Vente croisée : l’Autorité de la concurrence enquête sur les méthodes de recrutement de SFR et Bouygues Telecom

Mobilité

L’Autorité de la concurrence s’interroge sur la mise en œuvre par SFR et Bouygues Telecom du principe de vente croisée. Ou comment utiliser les bases clients mobiles pour recruter des abonnés haut débit.

SFR et Bouygues Telecom se retrouvent dans le collimateur de l’Autorité de la concurrence, qui vient de s’auto-saisir pour avis consultatif sur l’utilisation, par les deux opérateurs, de la méthode de vente croisée pour recruter de nouveaux clients.

En effet, SFR et Bouygues, spécialistes de la téléphonie mobile, sont aussi fournisseurs d’accès à Internet. Ainsi, l’Autorité se demande dans quelle mesure ces entreprises exploitent leur base de données clients mobiles pour attirer de nouveaux abonnés haut débit à moindre coût.
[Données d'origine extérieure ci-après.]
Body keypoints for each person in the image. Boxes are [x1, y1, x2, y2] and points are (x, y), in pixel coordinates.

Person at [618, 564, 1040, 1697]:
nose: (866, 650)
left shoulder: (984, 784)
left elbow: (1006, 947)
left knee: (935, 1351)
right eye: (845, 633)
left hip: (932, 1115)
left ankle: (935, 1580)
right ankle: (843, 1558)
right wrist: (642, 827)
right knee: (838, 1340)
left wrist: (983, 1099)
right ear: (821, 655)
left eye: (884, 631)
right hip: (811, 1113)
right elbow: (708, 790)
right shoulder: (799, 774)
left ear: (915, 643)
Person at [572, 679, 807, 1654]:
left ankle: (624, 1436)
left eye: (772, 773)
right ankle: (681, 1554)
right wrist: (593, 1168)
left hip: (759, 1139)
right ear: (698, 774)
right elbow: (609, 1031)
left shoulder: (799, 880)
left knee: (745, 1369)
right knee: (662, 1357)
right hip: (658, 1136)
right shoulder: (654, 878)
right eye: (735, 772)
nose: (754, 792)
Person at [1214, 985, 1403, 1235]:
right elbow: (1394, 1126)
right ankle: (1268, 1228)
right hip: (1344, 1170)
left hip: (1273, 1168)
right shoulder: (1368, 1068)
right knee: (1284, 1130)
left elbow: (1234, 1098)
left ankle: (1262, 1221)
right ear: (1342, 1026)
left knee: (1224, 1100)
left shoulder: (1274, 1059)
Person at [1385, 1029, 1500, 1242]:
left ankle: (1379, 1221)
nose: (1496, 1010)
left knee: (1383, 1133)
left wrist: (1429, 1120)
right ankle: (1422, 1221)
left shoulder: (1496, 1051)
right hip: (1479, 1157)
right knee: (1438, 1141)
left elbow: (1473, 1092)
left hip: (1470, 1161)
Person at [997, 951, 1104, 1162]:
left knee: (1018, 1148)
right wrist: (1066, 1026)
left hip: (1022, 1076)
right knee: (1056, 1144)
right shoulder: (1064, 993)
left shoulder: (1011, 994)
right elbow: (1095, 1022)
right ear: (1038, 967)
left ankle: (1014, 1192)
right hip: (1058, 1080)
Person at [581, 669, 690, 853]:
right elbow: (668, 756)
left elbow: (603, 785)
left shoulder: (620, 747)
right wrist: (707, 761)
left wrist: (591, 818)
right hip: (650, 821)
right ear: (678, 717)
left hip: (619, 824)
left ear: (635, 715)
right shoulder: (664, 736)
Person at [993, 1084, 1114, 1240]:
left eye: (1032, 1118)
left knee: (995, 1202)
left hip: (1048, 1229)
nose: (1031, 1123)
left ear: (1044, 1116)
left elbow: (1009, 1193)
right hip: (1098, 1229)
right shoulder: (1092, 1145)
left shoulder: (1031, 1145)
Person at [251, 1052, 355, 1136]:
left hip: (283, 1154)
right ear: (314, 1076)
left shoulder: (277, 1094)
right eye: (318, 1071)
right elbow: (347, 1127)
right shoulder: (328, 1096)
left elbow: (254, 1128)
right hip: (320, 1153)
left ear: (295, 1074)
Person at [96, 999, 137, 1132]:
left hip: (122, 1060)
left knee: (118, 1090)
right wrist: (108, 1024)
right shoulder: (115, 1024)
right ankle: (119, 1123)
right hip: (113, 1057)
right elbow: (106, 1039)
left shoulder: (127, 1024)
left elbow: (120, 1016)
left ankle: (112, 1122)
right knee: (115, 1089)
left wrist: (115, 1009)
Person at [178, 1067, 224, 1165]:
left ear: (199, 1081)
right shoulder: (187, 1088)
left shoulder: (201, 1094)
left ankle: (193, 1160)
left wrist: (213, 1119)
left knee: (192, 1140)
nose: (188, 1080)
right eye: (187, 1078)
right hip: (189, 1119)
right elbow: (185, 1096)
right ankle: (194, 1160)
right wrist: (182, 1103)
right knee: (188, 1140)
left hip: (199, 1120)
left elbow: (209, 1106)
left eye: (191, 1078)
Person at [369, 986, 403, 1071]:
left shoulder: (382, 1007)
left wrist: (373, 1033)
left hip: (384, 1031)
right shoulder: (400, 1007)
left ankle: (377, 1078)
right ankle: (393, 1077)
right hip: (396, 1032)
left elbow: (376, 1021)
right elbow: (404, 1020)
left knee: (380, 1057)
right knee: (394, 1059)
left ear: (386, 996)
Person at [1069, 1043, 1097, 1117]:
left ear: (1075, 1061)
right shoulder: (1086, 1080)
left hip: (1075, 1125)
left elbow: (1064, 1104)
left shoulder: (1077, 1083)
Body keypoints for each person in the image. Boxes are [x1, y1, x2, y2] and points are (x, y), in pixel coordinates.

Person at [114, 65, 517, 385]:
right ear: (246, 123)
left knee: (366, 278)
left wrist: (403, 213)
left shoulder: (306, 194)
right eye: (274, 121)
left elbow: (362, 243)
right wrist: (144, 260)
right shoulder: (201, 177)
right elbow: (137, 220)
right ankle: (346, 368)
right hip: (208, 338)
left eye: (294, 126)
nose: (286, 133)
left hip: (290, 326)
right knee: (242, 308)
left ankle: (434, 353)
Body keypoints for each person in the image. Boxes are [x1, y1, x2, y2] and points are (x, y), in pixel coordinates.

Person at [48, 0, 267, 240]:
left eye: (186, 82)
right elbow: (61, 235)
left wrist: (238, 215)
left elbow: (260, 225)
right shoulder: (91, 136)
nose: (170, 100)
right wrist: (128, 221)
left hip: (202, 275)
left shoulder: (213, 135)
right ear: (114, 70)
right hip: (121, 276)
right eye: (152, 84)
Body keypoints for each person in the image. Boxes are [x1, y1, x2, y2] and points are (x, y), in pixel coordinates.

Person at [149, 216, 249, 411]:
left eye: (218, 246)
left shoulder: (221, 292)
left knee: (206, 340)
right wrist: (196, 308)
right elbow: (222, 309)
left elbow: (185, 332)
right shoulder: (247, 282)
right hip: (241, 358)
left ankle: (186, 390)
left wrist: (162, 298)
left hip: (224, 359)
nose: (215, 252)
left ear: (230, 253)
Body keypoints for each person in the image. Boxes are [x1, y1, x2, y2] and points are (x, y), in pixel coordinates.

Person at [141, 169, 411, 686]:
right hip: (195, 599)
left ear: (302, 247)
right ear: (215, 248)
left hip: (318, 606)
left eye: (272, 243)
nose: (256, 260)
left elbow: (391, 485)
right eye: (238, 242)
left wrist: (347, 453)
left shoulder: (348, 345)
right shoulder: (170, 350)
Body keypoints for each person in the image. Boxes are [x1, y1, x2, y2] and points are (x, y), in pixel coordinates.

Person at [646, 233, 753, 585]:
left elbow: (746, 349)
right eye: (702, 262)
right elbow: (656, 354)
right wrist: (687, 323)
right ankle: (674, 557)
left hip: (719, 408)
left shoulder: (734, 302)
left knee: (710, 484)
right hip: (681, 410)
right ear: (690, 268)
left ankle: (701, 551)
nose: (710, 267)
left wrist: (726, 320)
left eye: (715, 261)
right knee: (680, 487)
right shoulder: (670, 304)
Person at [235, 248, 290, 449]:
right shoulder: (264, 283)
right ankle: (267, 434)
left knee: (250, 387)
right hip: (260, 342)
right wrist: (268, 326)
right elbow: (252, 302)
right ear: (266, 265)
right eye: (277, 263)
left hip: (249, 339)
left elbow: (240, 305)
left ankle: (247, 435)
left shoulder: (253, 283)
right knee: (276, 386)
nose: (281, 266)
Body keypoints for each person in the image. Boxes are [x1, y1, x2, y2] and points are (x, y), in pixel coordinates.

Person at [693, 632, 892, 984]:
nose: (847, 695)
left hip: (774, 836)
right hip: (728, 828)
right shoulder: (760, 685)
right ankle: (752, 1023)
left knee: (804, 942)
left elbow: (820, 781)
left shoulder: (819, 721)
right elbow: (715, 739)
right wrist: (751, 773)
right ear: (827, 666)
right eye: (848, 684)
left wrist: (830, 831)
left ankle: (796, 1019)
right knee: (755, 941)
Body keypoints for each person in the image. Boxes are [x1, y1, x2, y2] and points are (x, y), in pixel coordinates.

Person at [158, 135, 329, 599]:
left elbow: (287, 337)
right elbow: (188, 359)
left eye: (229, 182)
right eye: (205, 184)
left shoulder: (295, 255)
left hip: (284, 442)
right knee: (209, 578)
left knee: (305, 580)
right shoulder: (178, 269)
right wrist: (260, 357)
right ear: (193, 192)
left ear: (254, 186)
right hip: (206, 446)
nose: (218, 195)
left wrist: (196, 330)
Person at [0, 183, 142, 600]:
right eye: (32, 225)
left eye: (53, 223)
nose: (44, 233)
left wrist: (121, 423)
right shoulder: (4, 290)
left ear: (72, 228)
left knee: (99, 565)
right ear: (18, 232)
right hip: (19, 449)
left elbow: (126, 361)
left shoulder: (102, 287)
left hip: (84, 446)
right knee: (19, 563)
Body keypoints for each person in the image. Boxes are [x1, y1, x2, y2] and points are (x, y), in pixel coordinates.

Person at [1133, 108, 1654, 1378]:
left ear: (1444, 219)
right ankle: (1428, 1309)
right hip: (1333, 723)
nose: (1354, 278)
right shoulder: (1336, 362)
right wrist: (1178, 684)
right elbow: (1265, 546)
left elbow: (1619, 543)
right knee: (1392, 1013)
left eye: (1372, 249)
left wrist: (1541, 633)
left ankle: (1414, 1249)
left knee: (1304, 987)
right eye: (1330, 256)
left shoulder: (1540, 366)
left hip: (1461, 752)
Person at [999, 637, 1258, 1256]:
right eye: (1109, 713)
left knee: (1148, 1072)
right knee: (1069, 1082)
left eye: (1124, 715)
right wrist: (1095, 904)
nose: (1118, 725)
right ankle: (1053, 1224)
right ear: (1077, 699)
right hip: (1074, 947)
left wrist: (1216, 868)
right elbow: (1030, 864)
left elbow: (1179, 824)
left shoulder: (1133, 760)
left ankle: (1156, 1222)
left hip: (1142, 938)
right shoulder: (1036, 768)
Ces pratiques, aussi connues sous le nom de cross selling, permettraient ainsi aux deux opérateurs mobile/FAI de “démarcher leur base d’abonnés mobiles pour leur proposer des offres d’accès à internet haut débit, ou inversement, ceci pouvant le cas échéant se faire sous la forme d’offres couplées à un tarif attractif”, explique l’Autorité de la concurrence.

SFR et Bouygues ont recruté de nouveaux abonnés haut-débit “à un rythme inhabituellement élevé”.

Pourquoi s’intéresser aujourd’hui à cette tactique de ventes croisées ? L’Autorité souligne que, au cours de cette année, SFR et Bouygues ont recruté de nouveaux abonnés haut-débit “à un rythme inhabituellement élevé”.

Au troisième trimestre, SFR revendiquait 129 000 nouveaux clients ADSL nets (contre 112 000 au trimestre précédent). Il affiche désormais une base de 4, 283 millions clients haut débit. Quant à Bouygues Telecom, il a réussi à recruter  103 000 de clients entre juillet et septembre, contre 55 000 pour le deuxième trimestre.

L’Autorité de la concurrence souligne qu’Orange n’est pas concerné par cette enquête sur les ventes croisées car le premier opérateur mobile a vu “son résultat se dégrader sur la même période”.

Prendre en compte les effets induits par le cross selling

L’Autorité, qui devrait rendre son avis au premier semestre 2010, va se pencher sur les effets que pourrait avoir ce principe de cross selling “sur le marché du haut débit et du mobile”.

Des éventuelles atteintes aux lois sur la concurrence sont ainsi soulevées. Si certains membres de l’Autorité estime que “l’utilisation par des entreprises d’atouts propres est de nature à animer le jeu concurrentiel”, d’autres pensent que cette que ce recours au système de ventes croisées pour des entreprises présents dans deux secteurs d’activités pourrait “ériger des barrières à l’entrée sur l’un ou l’autre des deux marchés concernés”.

Par ailleurs, elle se penchera sur la question du “droit de riposte” que pourrait faire valoir Orange, leader sur le marché de la téléphonie mobile et de l’ADSL, qui ne semble pas utiliser cette pratique commerciale.

Cet avis consultatif qui sera émis l’année prochaine par risque d’intéresser au plus haut point le FAI Free, qui a hâte d’obtenir la quatrième licence 3G, pour laquelle il était le seul candidat. L’ARCEP devrait faire part de sa décision concernant l’attribution de cette licence à Free Mobile ce vendredi 18 décembre.